Go through the listing below and output exactly the line with "(676, 287) = (462, 322): black", the line with "(725, 388) = (396, 213): turquoise", and each line between; omit the rest.

----------------------------------------

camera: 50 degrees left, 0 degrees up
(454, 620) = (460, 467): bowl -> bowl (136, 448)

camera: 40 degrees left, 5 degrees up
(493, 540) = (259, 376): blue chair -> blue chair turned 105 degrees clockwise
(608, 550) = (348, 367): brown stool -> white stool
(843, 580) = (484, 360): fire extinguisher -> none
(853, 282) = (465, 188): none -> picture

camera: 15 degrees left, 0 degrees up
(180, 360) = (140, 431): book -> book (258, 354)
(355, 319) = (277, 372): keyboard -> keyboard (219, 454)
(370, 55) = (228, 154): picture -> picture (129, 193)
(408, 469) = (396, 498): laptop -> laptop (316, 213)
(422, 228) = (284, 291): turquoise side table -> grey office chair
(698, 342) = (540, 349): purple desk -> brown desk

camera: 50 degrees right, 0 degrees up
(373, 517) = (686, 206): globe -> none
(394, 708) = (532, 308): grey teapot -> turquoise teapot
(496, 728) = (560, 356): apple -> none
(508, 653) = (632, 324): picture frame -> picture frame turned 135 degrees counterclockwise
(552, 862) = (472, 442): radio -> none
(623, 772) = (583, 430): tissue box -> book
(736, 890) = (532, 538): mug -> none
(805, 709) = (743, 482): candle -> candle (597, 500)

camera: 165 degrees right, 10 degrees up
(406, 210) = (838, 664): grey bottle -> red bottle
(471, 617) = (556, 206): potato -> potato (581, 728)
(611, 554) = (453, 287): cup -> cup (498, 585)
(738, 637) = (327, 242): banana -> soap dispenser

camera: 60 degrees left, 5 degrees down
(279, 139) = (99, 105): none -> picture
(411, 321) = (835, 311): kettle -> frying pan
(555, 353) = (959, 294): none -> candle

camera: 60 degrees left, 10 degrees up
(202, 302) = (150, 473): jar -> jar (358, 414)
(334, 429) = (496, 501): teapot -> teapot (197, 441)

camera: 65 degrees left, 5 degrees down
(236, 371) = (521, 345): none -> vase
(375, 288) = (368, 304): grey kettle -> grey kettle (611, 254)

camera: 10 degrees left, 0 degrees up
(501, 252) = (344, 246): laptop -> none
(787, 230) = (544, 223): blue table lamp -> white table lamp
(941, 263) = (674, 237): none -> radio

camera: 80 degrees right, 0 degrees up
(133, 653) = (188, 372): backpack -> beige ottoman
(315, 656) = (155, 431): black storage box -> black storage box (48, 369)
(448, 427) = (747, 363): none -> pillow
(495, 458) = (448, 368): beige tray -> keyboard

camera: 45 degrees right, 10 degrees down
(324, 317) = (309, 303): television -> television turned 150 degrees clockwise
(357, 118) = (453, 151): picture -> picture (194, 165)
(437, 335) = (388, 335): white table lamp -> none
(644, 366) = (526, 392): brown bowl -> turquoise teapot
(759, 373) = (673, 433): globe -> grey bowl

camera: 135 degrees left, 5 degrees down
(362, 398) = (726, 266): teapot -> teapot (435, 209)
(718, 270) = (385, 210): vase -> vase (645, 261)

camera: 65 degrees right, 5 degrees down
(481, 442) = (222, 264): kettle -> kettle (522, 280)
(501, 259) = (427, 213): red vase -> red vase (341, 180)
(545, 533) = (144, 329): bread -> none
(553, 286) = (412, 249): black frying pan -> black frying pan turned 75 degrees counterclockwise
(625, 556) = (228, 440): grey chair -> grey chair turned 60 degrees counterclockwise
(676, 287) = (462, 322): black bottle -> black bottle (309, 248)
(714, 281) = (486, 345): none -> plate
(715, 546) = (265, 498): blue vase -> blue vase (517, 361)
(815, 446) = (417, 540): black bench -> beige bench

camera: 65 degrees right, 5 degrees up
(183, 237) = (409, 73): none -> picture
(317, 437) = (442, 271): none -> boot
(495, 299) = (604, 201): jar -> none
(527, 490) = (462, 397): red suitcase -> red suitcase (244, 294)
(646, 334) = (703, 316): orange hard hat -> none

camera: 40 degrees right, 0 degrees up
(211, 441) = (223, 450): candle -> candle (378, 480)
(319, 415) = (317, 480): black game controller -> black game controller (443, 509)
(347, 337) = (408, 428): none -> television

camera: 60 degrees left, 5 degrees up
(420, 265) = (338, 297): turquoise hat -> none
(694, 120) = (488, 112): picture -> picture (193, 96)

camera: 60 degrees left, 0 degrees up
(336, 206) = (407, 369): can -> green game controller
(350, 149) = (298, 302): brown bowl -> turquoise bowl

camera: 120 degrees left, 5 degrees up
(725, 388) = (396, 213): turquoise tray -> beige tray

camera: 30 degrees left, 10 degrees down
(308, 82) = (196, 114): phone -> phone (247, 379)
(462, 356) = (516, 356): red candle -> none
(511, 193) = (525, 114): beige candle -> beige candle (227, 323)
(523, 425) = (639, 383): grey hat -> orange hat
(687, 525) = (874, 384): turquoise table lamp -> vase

----------------------------------------

◆ Written response
(676, 287) = (462, 322): black bottle -> black bottle (309, 248)
(714, 281) = (486, 345): none -> plate
(715, 546) = (265, 498): blue vase -> blue vase (517, 361)
(815, 446) = (417, 540): black bench -> beige bench

camera: 65 degrees right, 5 degrees up
(183, 237) = (409, 73): none -> picture
(317, 437) = (442, 271): none -> boot
(495, 299) = (604, 201): jar -> none
(527, 490) = (462, 397): red suitcase -> red suitcase (244, 294)
(646, 334) = (703, 316): orange hard hat -> none

camera: 40 degrees right, 0 degrees up
(211, 441) = (223, 450): candle -> candle (378, 480)
(319, 415) = (317, 480): black game controller -> black game controller (443, 509)
(347, 337) = (408, 428): none -> television

camera: 60 degrees left, 5 degrees up
(420, 265) = (338, 297): turquoise hat -> none
(694, 120) = (488, 112): picture -> picture (193, 96)

camera: 60 degrees left, 0 degrees up
(336, 206) = (407, 369): can -> green game controller
(350, 149) = (298, 302): brown bowl -> turquoise bowl

camera: 120 degrees left, 5 degrees up
(725, 388) = (396, 213): turquoise tray -> beige tray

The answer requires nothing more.